Donald Trump's executive order providing unemployment benefits will only provide funds for around four weeks. Despite the POTUS' claim that unemployed Americans would receive $400 through the end of the year, the executive order itself tells a far different story. There is a provision in the order which states that the funds will stop being disbursed either after Dec. 6 or after the allotted amount ($44 billion) is used up. Based on current unemployment statistics, around 30 million people are collecting unemployment right now if all these people receive $300 a week from the federal government (states will provide the other $100), that $44 billion will be depleted in around four weeks.
To further break this down, Trump cites both the Robert T. Stafford Disaster Relief and Emergency Assistance Act and the Proclamation 9994 of March 13, 2020, to implement this executive order. On the federal end of things, he is using the Department of Homeland Security's Disaster Relief Fund, which currently sits north of $70 billion. (Note that usual unemployment benefits do not come from this fund, so those remain unaffected.) However, Trump is earmarking $25 billion of that to stay in the fund to assist in possible disaster relief. That leaves $45 billion in play, but Trump's executive order specifically states that $44 billion is the top limit that can be used for this unemployment measure.
"The lost wages assistance program described in section 4(b) of this memorandum shall be available for eligible claimants until the balance of the DRF reaches $25 billion or for weeks of unemployment ending not later than December 6, 2020, whichever occurs first, at which time the lost wages assistance program shall terminate," the executive order, which can be read in full here, states.
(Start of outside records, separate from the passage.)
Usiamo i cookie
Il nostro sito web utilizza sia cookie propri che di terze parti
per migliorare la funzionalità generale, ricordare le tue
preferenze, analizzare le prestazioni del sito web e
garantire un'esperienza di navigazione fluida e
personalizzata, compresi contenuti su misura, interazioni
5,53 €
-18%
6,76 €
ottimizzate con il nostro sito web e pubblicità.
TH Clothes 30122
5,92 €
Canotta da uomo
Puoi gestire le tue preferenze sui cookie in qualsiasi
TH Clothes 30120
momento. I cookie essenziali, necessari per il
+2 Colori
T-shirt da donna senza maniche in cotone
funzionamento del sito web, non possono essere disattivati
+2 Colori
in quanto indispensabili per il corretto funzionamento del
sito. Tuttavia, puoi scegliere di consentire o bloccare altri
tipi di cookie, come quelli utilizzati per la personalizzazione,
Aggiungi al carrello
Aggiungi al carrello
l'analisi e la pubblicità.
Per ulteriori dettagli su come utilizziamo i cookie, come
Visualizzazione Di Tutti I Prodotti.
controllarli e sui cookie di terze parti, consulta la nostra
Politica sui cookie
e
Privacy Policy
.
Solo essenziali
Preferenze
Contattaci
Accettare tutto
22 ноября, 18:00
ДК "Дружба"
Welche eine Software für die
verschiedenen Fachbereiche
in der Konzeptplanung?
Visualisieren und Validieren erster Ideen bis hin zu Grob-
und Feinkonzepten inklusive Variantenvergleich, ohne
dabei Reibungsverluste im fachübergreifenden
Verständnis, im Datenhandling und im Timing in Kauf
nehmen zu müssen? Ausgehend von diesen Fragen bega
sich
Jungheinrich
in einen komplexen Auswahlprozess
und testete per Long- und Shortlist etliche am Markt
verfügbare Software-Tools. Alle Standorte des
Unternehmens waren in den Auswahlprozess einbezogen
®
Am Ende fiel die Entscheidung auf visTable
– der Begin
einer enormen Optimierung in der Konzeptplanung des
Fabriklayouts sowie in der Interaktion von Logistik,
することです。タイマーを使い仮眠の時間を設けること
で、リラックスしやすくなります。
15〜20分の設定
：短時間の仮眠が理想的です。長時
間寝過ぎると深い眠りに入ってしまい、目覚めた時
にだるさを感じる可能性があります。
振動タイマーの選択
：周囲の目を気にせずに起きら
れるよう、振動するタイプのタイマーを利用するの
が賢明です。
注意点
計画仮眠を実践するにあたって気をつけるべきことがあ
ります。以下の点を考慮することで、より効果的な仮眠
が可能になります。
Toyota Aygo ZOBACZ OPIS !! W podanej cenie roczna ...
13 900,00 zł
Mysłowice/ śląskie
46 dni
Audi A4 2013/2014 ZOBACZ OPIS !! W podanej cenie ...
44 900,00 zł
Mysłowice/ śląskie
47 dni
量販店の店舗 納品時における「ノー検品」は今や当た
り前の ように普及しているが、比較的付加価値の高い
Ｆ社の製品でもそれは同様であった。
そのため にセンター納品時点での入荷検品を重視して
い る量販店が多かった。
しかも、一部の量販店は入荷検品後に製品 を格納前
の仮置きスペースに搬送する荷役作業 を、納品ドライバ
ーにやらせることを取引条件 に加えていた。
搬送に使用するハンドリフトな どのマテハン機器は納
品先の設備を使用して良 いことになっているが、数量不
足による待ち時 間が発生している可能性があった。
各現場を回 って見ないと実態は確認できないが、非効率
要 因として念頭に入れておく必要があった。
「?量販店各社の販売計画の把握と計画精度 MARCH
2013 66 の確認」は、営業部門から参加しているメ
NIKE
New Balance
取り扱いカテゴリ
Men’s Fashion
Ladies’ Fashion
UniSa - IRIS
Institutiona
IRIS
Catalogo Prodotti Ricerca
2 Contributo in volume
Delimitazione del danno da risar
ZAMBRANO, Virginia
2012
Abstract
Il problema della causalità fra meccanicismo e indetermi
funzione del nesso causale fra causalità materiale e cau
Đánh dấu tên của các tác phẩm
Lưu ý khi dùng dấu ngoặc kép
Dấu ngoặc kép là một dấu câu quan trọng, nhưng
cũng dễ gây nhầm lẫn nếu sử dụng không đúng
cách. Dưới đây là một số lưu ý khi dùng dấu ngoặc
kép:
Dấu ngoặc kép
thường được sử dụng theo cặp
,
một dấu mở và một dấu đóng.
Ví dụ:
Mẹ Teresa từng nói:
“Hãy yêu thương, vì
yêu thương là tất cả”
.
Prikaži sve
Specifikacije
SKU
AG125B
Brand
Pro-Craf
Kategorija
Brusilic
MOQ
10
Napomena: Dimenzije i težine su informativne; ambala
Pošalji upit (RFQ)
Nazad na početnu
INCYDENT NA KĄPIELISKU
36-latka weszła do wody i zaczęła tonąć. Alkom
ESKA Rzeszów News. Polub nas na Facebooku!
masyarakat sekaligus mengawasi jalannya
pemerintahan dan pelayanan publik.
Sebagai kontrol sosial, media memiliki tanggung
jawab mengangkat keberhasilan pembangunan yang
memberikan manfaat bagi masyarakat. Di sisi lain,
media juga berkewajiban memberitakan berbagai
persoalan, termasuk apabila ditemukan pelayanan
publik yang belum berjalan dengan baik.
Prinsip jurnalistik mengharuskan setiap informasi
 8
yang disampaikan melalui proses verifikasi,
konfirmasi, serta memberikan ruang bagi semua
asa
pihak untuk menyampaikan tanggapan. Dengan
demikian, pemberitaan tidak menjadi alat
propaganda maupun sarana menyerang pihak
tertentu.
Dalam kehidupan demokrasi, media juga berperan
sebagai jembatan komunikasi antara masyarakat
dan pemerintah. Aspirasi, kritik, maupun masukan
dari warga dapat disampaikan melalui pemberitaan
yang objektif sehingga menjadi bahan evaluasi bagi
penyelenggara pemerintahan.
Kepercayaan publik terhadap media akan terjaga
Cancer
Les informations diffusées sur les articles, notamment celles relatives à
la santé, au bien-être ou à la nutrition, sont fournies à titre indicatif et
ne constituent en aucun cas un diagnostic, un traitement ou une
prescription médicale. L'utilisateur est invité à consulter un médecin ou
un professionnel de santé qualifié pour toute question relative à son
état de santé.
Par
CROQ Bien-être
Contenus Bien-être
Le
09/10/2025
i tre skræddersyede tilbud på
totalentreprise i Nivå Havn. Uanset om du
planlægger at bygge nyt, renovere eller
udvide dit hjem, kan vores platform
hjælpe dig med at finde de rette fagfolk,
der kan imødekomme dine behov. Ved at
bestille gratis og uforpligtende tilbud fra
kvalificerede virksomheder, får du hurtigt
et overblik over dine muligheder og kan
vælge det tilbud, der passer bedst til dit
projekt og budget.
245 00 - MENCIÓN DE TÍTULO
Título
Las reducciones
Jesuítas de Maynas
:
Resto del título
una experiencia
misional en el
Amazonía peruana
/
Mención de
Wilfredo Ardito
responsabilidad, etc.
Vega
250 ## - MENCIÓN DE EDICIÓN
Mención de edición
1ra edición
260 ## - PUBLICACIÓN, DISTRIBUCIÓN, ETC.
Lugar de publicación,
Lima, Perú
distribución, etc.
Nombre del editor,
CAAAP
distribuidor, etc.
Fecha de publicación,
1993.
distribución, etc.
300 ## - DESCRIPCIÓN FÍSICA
So, if you take 30 million people being paid $300 a week in federal funds, the weekly total coming out of this fund is $9 billion. If you take $44 billion and divide it by that weekly $9 billion, that means around 4.8 weeks of funding will be available. Worth noting, to keep up with the promise of funds coming through the end of the year, there would need to be around 20 weeks of funding ($180 billion.)
It is also worth noting that experts have doubts that the unemployment funds could even begin to roll out within the next few weeks, due to its unusual structure. Furthermore, these funds will not come at all if Congress passes a new stimulus package. The order reads: "The lost wages assistance program shall terminate upon enactment of legislation providing, due to the COVID-19 outbreak, supplemental Federal unemployment compensation, or similar compensation, for unemployed or underemployed individuals."